# Qa1 Double adjustable coil overs



## brooknice (Jan 9, 2013)

Hello I am looking to change me set up on my 69 GtO convertible. I have the Hotchkis 2 inch drop springs and Detroit speed control arms with Hotchkis shocks. I live in New York City and the roads are the worst. I was looking to try and get a better ride but not give up one handling or cornering. Any suggestions would be great. I was thinking of going with the QA1 double adjustable coil over with a 450lbs spring rate. I did some research and the Hotchkis is like a 500 spring rate and I am tired of bottom out. it handles great but it is beating up my control arms and sway bar. and any thing else under the bottom. Do you think with the coil over and the 450 spring rate will help and will it still be able to handle and corner.
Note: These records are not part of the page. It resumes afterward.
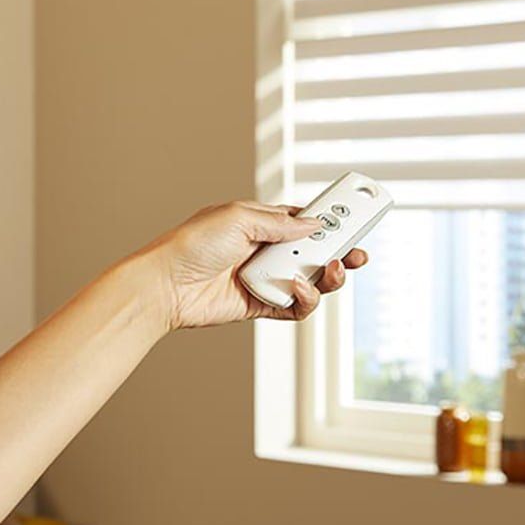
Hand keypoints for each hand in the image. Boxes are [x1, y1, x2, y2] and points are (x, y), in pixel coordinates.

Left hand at [146, 200, 368, 329]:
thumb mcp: (238, 218)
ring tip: (331, 271)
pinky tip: (298, 289)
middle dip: (340, 253)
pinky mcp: (260, 305)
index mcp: (259, 222)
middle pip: (314, 252)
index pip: (303, 220)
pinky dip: (305, 300)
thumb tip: (314, 224)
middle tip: (358, 254)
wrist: (165, 284)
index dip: (330, 221)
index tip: (357, 219)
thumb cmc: (192, 244)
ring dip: (328, 278)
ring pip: (311, 281)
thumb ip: (280, 223)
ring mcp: (264, 279)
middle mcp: (264, 250)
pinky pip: (295, 307)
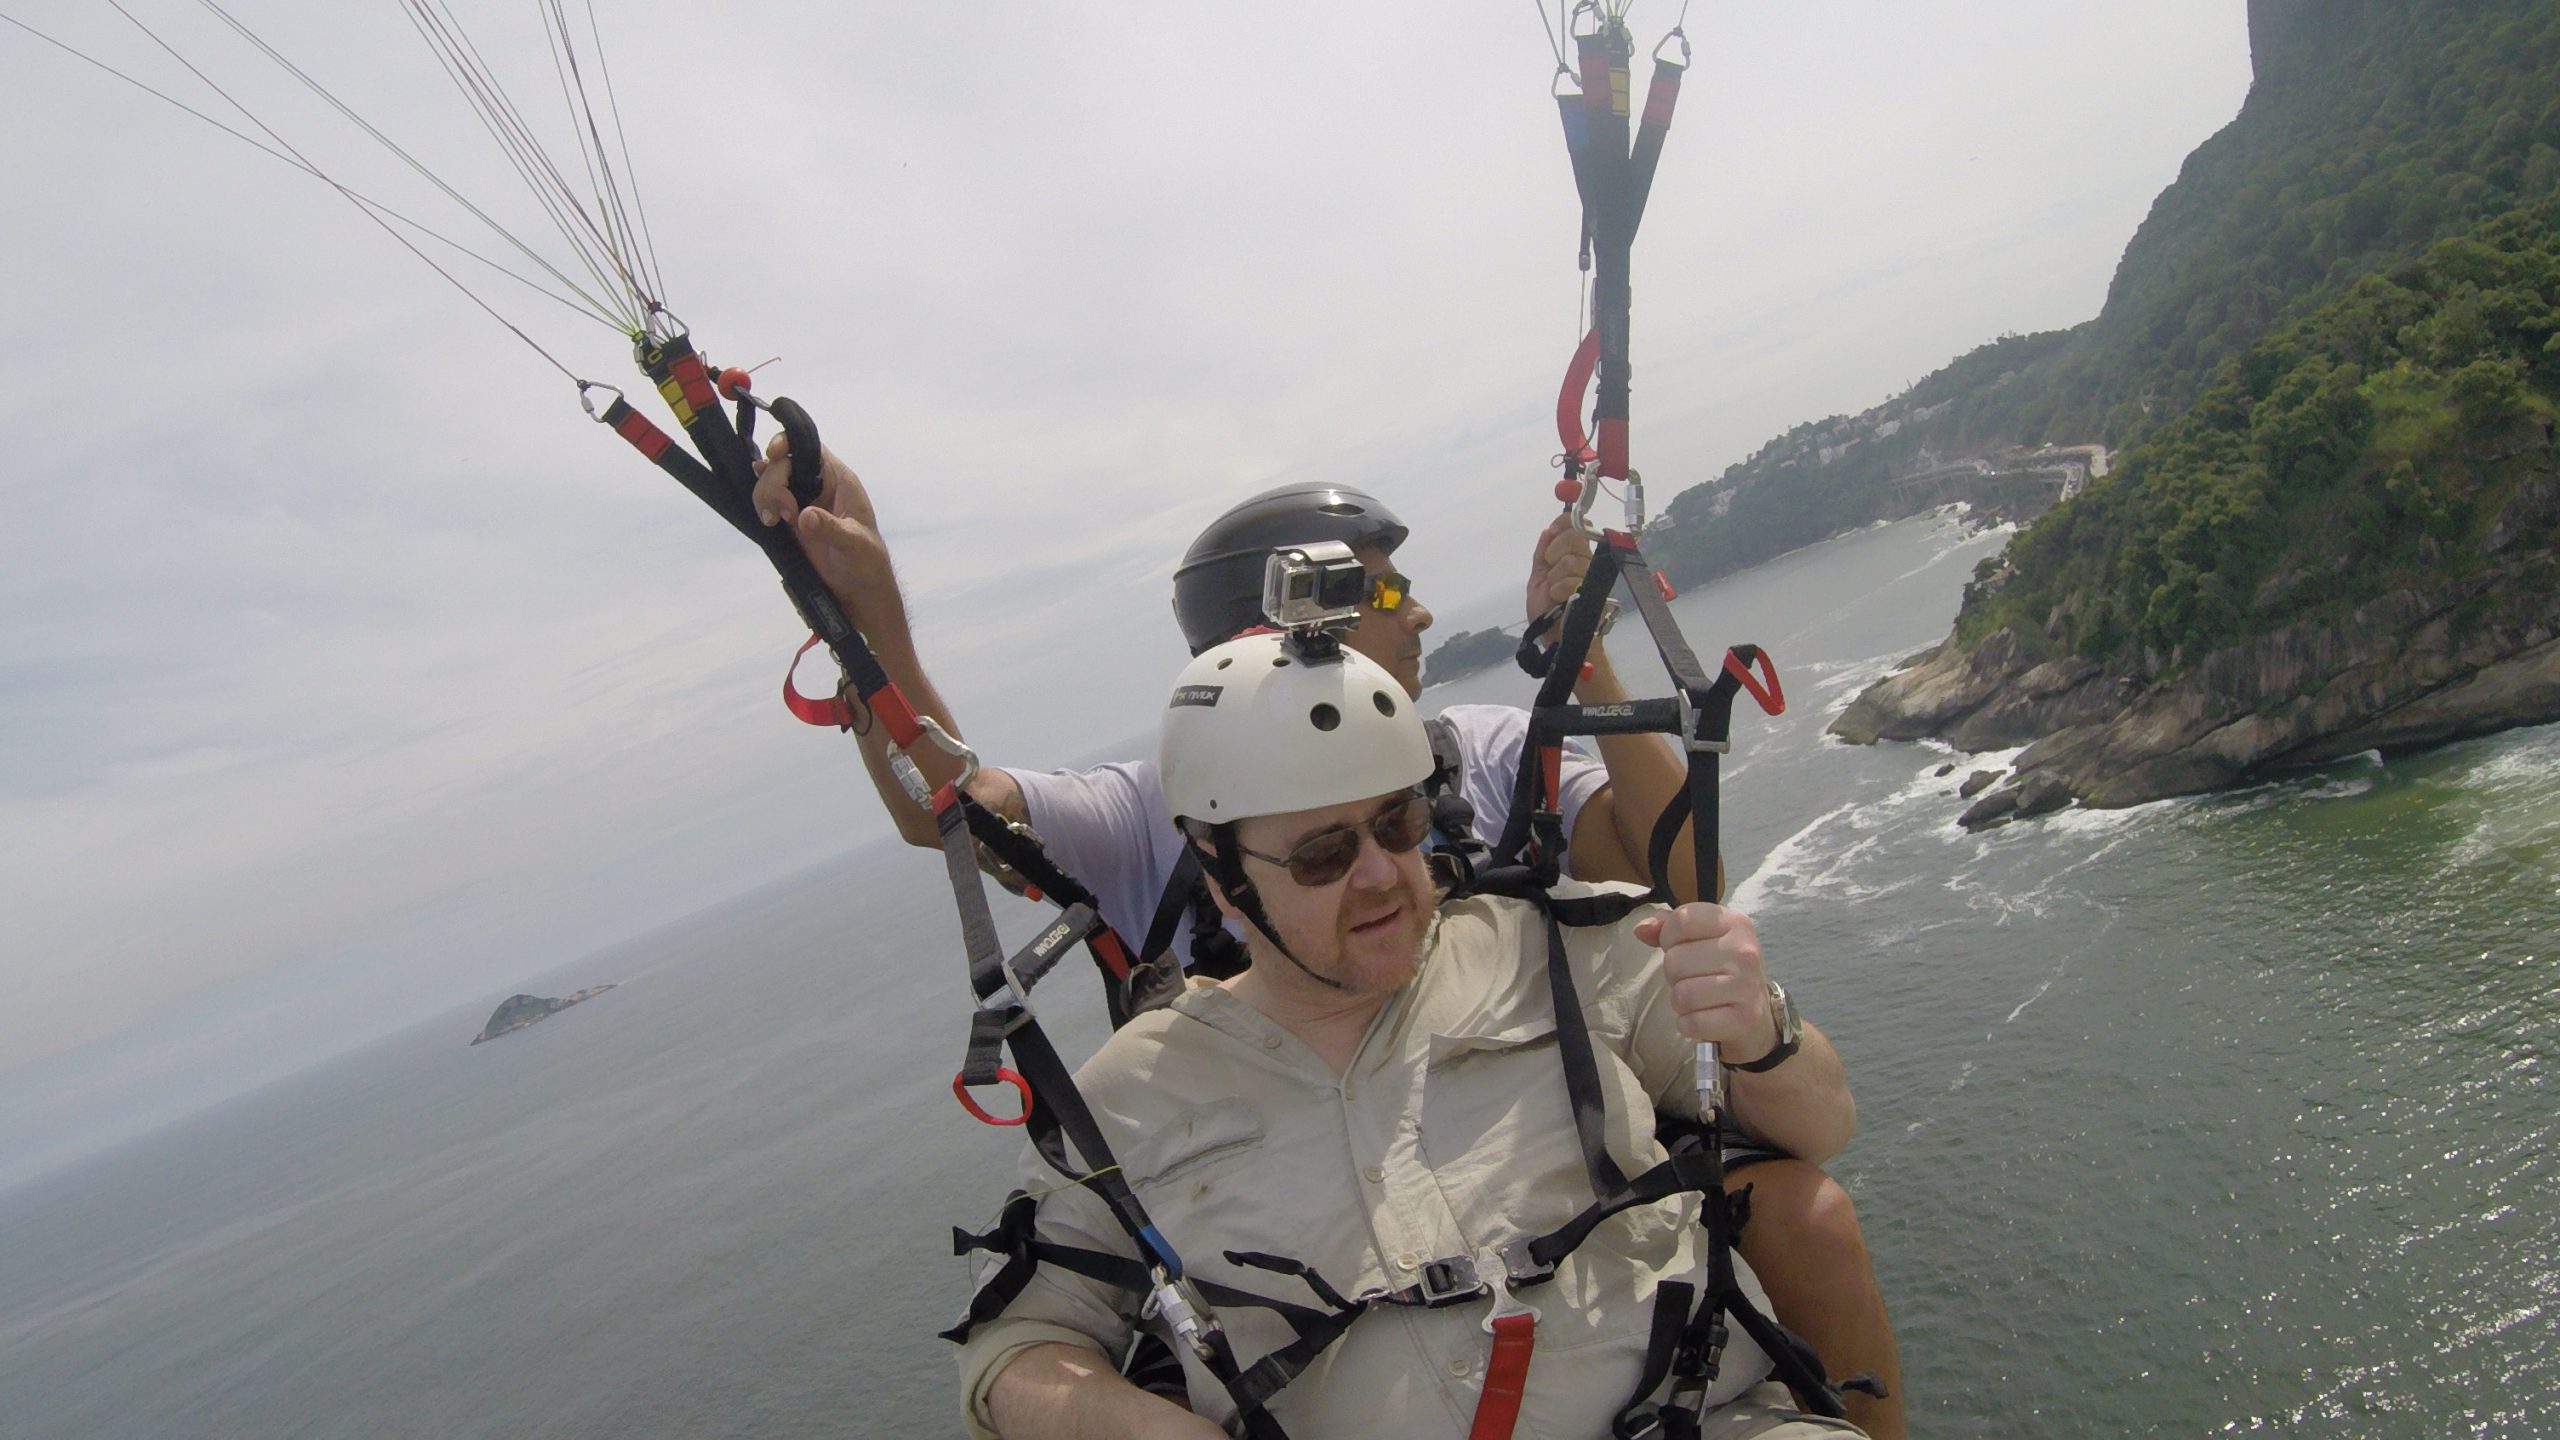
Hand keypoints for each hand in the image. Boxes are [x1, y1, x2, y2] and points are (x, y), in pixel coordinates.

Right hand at [749, 433, 900, 623]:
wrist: (858, 590)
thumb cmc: (867, 563)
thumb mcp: (854, 545)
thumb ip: (831, 529)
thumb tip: (805, 516)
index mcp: (839, 480)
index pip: (810, 447)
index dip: (789, 443)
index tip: (773, 456)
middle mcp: (818, 485)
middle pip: (783, 464)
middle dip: (774, 483)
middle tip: (783, 514)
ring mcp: (802, 501)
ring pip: (771, 482)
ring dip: (765, 496)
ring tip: (773, 522)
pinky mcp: (790, 520)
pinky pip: (768, 502)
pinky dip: (762, 506)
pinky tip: (765, 517)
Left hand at [1524, 513, 1592, 624]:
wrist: (1554, 638)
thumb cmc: (1547, 612)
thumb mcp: (1538, 579)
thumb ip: (1542, 555)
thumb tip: (1547, 531)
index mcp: (1573, 555)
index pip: (1576, 525)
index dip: (1563, 523)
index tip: (1551, 531)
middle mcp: (1587, 562)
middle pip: (1576, 536)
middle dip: (1556, 549)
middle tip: (1549, 566)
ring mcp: (1592, 576)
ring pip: (1572, 560)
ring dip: (1555, 578)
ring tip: (1554, 593)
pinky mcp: (1596, 592)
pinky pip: (1573, 580)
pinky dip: (1559, 590)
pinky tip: (1559, 601)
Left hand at [1635, 903, 1773, 1055]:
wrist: (1756, 1016)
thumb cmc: (1721, 971)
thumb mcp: (1702, 939)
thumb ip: (1669, 928)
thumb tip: (1641, 929)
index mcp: (1735, 923)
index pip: (1681, 920)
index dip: (1669, 937)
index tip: (1683, 948)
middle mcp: (1744, 951)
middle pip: (1674, 961)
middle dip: (1674, 975)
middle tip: (1693, 979)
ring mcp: (1746, 986)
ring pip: (1682, 994)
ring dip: (1680, 1002)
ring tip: (1698, 999)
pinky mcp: (1743, 1019)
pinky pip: (1692, 1022)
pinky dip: (1689, 1024)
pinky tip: (1703, 1018)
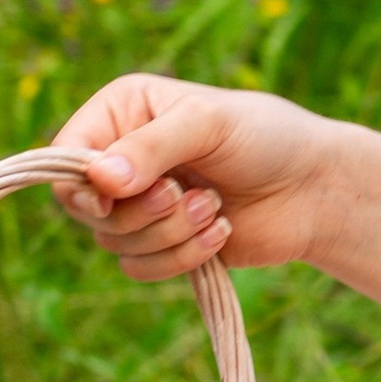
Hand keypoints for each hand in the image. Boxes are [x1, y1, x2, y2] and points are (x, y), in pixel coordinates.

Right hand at [47, 75, 343, 284]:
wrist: (316, 188)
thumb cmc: (267, 137)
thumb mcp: (209, 124)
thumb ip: (152, 147)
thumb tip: (99, 179)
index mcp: (122, 113)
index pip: (64, 156)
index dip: (82, 184)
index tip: (114, 195)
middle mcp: (122, 158)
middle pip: (84, 208)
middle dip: (140, 211)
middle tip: (182, 194)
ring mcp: (141, 204)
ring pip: (113, 243)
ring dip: (169, 233)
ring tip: (214, 206)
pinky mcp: (162, 244)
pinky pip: (140, 269)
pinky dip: (182, 257)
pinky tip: (221, 231)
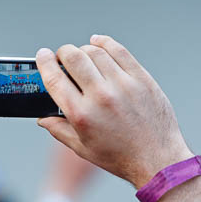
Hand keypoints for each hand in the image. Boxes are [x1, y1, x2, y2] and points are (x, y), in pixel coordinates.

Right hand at [36, 35, 193, 188]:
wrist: (158, 159)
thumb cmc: (120, 156)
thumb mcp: (83, 148)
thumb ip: (59, 130)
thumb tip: (42, 118)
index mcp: (82, 115)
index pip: (54, 79)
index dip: (44, 62)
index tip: (42, 56)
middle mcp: (101, 96)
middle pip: (73, 58)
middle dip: (63, 52)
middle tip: (63, 56)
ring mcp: (123, 85)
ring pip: (95, 51)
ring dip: (83, 49)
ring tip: (82, 55)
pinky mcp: (141, 78)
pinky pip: (119, 51)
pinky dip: (104, 42)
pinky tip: (98, 42)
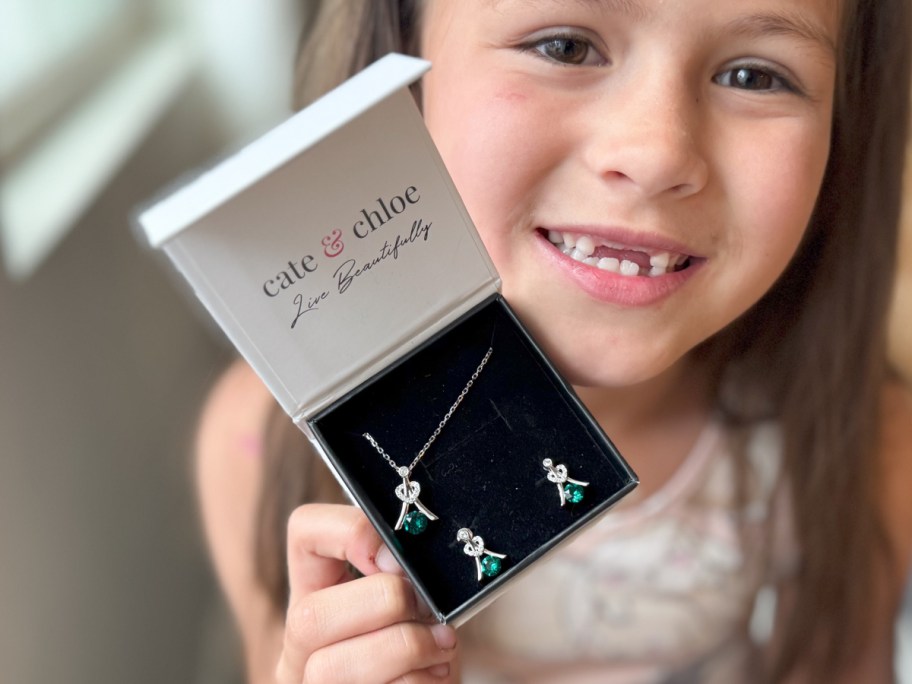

Any help would be great please. I just spoke to my mechanic and he said to change the springs he said coilovers ride suck they are very hard on the car. any input would be great. Thanks.


----------



## BearGFR (Aug 25, 2008)

I would think that coilover ride quality would be determined by how well the setup was matched to the car, and how well they were set up. I tend to discount a blanket statement like "all coilovers suck".

I bet you that QA1 has a tech line of some sort. I'd contact them and talk things over with them for recommendations. Be prepared with your actual vehicle weight ("4 corner" weights would be even better) and what your priorities are. i.e. Do you want a 'slot racer' or a cushy ride?

Bear


----------